Keypoint text descriptions:
--------------------------------
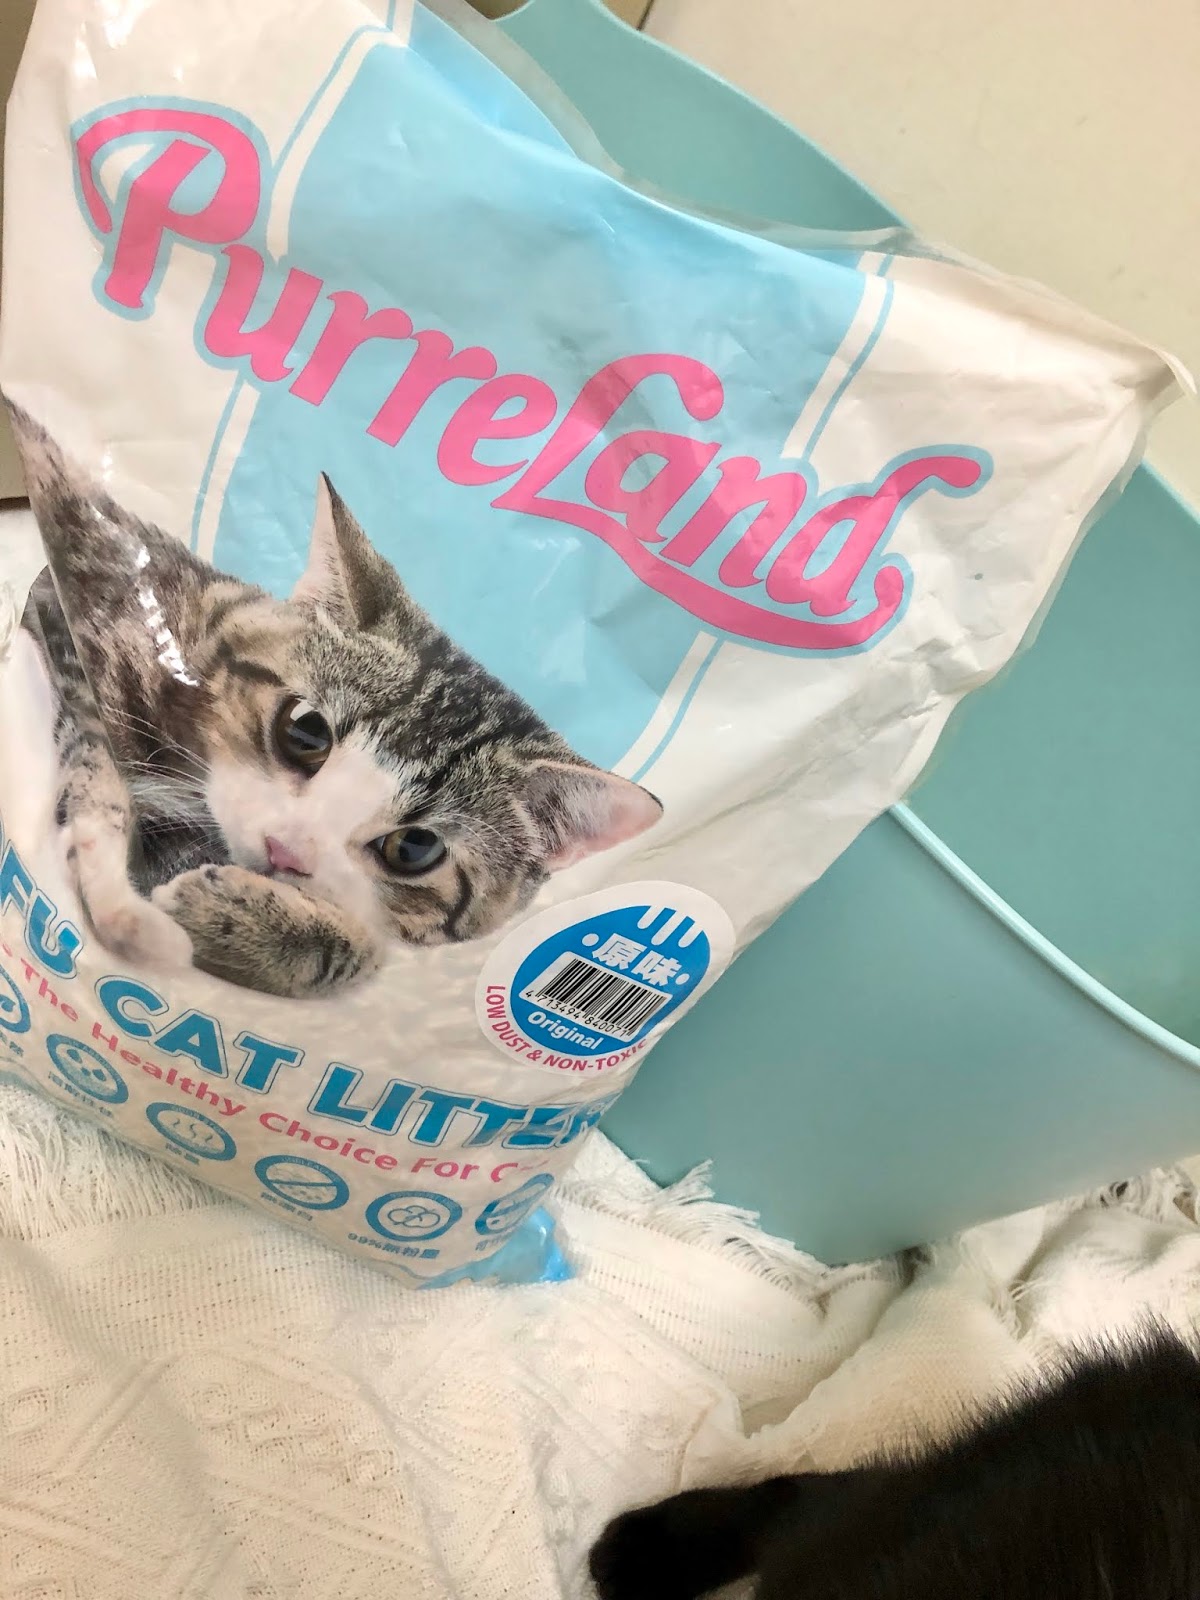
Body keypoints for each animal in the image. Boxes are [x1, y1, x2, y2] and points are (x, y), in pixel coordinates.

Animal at [8, 404, 662, 999]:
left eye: (414, 848)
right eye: (305, 731)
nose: (285, 850)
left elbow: (372, 944)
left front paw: (246, 921)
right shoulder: (77, 629)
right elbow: (101, 782)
--------------------------------
REQUIRED WORK.
Would you write out each record above exactly, with no images?

THE ANSWER.
Body keypoints for each animal in the image. Boxes are [x1, y1, x2, y2] and points are (x, y), in pixel coordinates.

Animal at [8, 404, 662, 999]:
left eye: (414, 848)
right eye: (305, 731)
nose: (285, 850)
left elbow: (372, 944)
left front paw: (246, 921)
right shoulder: (77, 629)
right elbow: (101, 782)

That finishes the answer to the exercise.